Cyberbullying: A Nigerian parent perspective
Online security and safety has become a top concern for every individual with unbridled access to social media and the Internet. Even children are at the risk of cyberbullying.
What is cyberbullying?
Cyberbullying is the intentional or repeated abuse, harassment and maltreatment of someone through electronic and online channels – be it digital gadgets, the internet or social media. Also known as cyber-harassment, it is becoming increasingly targeted at young adults and children.
It includes many various forms of malicious behaviour such as negative comments, threats of divulging personal information, trolling and stalking.
The role of social media
It is no surprise that the age of social media has taken over the lives of everyone. Young adults and children spend a larger chunk of their free time on platforms, such as TikTok, Snapchat and Instagram.

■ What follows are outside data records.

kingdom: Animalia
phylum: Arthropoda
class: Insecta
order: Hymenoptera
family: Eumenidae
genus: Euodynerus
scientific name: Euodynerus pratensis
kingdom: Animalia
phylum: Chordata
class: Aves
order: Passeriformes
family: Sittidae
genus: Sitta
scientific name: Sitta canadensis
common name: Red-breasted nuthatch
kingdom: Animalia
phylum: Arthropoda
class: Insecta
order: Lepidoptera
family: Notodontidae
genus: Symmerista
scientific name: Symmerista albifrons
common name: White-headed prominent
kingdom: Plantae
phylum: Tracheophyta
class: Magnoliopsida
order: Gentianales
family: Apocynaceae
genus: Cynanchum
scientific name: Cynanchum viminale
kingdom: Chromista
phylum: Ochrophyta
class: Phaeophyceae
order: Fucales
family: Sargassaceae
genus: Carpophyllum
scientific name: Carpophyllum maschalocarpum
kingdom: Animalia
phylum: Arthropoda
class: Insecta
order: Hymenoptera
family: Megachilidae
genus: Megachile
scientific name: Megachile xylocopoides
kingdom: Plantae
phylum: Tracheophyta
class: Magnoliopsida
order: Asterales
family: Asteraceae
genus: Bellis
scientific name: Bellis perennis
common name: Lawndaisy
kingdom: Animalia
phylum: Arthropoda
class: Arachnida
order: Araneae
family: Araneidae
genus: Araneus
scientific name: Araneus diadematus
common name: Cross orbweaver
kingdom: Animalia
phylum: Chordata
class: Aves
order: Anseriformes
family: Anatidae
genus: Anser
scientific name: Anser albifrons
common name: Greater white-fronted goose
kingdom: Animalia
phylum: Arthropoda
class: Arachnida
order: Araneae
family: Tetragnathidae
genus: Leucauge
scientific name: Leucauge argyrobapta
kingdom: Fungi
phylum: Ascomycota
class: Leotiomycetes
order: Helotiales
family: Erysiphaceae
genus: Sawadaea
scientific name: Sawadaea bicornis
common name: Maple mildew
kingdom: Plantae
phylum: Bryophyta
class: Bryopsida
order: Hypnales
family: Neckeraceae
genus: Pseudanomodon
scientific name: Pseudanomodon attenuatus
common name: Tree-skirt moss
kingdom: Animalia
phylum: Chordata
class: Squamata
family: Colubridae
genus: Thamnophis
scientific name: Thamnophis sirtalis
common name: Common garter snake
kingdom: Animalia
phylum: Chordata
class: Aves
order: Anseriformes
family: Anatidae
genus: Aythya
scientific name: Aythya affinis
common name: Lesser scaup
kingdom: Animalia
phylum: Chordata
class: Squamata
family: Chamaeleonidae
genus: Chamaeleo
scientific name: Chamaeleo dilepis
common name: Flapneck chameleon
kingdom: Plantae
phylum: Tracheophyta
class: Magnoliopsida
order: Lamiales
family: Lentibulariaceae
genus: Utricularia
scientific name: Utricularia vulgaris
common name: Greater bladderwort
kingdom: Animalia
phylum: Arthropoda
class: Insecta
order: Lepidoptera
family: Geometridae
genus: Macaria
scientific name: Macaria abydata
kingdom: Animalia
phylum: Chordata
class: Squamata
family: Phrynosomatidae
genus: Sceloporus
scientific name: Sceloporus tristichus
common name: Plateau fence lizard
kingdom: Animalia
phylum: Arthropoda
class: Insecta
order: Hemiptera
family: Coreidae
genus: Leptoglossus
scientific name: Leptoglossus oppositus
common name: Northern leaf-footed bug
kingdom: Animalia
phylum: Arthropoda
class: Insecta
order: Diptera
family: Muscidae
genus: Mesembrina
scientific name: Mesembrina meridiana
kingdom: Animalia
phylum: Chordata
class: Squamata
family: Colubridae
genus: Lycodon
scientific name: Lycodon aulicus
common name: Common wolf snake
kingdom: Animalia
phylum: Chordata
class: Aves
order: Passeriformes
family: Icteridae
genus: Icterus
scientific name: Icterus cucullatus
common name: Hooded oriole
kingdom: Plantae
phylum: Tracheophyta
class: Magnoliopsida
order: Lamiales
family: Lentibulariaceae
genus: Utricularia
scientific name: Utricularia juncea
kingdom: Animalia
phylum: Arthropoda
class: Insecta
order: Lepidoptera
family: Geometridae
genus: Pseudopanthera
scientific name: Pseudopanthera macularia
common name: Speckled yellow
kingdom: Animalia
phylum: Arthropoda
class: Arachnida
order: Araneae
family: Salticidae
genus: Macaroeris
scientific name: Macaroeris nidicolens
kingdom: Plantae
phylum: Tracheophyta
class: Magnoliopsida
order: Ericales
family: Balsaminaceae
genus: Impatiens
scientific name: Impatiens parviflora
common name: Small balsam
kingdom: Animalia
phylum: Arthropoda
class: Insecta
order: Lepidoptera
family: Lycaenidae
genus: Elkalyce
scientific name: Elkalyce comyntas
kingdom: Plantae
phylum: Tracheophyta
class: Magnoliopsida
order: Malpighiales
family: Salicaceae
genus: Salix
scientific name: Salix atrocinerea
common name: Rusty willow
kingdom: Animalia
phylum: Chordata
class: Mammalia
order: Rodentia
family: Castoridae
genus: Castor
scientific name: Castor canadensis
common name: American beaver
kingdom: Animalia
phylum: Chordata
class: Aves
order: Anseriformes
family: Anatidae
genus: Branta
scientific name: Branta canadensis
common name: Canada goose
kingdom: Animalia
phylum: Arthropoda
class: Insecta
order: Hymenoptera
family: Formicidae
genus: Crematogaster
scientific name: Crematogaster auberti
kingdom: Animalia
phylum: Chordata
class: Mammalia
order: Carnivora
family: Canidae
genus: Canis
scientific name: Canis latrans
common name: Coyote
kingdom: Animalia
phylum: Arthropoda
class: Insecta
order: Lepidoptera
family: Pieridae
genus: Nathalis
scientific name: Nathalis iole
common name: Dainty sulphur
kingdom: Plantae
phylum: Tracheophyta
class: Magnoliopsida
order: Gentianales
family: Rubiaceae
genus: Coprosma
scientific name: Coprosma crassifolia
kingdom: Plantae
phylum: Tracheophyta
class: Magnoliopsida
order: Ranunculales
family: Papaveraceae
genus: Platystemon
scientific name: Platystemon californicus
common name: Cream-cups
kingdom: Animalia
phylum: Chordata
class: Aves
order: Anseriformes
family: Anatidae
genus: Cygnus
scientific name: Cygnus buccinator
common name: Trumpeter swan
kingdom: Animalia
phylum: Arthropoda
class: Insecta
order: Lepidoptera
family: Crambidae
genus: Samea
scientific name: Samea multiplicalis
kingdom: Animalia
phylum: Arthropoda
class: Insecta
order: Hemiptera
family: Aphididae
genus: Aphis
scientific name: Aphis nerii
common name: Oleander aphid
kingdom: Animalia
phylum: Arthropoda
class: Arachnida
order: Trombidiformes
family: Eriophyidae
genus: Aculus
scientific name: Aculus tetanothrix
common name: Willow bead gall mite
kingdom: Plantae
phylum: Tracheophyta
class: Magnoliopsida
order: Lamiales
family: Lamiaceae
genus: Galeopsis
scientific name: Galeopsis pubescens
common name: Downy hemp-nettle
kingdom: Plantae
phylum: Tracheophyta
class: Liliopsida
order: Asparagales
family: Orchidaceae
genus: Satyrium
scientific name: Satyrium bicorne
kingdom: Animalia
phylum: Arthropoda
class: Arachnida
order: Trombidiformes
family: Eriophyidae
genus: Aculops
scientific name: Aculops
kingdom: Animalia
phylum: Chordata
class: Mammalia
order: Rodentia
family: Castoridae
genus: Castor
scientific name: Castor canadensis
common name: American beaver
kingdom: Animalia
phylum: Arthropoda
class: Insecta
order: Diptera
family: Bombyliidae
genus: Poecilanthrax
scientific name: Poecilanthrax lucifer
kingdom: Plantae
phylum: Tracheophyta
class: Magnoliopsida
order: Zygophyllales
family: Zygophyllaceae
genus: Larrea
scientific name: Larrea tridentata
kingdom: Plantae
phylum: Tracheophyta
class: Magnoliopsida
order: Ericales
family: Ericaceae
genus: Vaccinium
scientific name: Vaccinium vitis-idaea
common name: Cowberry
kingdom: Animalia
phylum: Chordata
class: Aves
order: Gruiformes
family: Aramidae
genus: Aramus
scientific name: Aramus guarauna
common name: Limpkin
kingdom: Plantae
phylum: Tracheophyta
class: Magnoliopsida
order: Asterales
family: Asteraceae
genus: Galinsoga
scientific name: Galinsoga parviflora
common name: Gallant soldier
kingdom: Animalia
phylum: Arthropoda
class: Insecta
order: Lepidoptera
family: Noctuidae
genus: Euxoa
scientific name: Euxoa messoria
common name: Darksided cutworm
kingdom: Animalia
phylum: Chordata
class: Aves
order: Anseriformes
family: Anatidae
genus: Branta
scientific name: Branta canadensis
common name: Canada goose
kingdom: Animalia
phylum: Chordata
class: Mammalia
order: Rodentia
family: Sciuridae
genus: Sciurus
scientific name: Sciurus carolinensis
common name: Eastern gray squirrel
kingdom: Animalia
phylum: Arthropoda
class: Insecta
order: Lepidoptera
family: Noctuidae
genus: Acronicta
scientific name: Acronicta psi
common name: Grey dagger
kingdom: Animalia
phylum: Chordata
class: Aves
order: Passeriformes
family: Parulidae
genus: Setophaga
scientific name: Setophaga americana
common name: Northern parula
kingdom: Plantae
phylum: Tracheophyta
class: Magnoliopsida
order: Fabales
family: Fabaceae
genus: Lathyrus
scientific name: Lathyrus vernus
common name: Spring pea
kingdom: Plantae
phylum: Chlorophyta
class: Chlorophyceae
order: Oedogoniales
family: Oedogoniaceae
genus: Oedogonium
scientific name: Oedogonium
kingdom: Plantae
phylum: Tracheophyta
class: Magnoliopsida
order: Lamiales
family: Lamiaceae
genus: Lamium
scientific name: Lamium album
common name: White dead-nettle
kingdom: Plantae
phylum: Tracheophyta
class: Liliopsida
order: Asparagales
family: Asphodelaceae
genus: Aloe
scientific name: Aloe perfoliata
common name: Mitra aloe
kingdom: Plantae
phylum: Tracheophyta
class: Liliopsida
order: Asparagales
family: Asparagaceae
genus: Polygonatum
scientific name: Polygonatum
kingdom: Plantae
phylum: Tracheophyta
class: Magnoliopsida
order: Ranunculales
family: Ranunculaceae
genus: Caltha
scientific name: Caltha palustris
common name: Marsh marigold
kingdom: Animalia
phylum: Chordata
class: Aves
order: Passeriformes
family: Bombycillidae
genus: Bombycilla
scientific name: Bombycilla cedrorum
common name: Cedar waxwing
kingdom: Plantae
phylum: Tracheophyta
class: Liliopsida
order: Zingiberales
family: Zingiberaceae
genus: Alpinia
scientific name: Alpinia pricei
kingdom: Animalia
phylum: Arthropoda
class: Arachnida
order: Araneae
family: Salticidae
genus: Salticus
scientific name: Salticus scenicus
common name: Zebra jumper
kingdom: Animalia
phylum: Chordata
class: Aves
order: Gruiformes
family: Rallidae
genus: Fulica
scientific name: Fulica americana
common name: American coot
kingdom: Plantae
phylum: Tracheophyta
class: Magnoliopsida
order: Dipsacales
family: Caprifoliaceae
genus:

Expectedly, there has been an unprecedented surge in cyberbullying targeting this region of young people and children who have a propensity to reveal personal and sensitive information to online pals, friends and strangers without caution. These information include age and birthdays, financial details of their parents, address/locations, contact details, daily routines and itineraries.
How can parents protect their children?
Since cyberbullying mostly occurs in the online space, parents and teachers may have some difficulty being in the know and remedying the situation, however, there are pre-emptive countermeasures that protect children and young adults from the risks of exposure to cyber-harassments.
Let your kids know the sensitivity of private information which once published may never be retracted or erased. Also, put them through on how to activate privacy and security settings on their computers, phones, browsers and their social media accounts.
This goes hand-in-hand with supervising the time they spend online and which sites and content they love to visit and consume more. That puts parents on top of their children’s activities on the internet and allows for proactive protection from all forms of threats.
Encourage the children to talk about issues they may encounter in their online spaces, because children being targeted feel powerless, humiliated and there may be visible decline in their academic performances. The embarrassment often times makes them not want to talk about it. An atmosphere of trust and confidence is vital to get children to open up.
It is also very important to educate them about empathy and why they should never cyberbully anyone else and jump on the bandwagon of spreading mischievous news and negative information that is targeted at people they know, or even complete strangers on the internet. Let them also understand it is unacceptable to invade people’s privacy, go through other people’s phones and sneak into other people’s online space.
Another proactive measure is to be aware of subtle or sudden changes and mood swings in the behaviour of your children. It could be a sign they are feeling threatened. Consult their teachers, counsellors and other experts on the subject.